__What the task requires__
Render every line of text in the entries below as a numbered list, omitting blank lines. Do not include the pictures in your answer.

Entries from a dataset

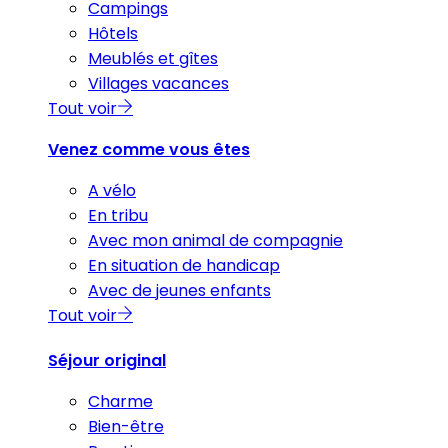
Campings
Hôtels
Meublés et gîtes
Villages vacances
Tout voir
Venez comme vous êtes
A vélo
En tribu
Avec mon animal de compagnie
En situation de handicap
Avec de jeunes enfants
Tout voir
Séjour original
Charme
Bien-être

__Finished task__
1. Campings
2. Hôtels
3. Meublés et gîtes
4. Villages vacances
5. Tout voir
6. Venez comme vous êtes
7. A vélo
8. En tribu
9. Avec mon animal de compagnie
10. En situation de handicap
11. Avec de jeunes enfants
12. Tout voir
13. Séjour original
14. Charme
15. Bien-être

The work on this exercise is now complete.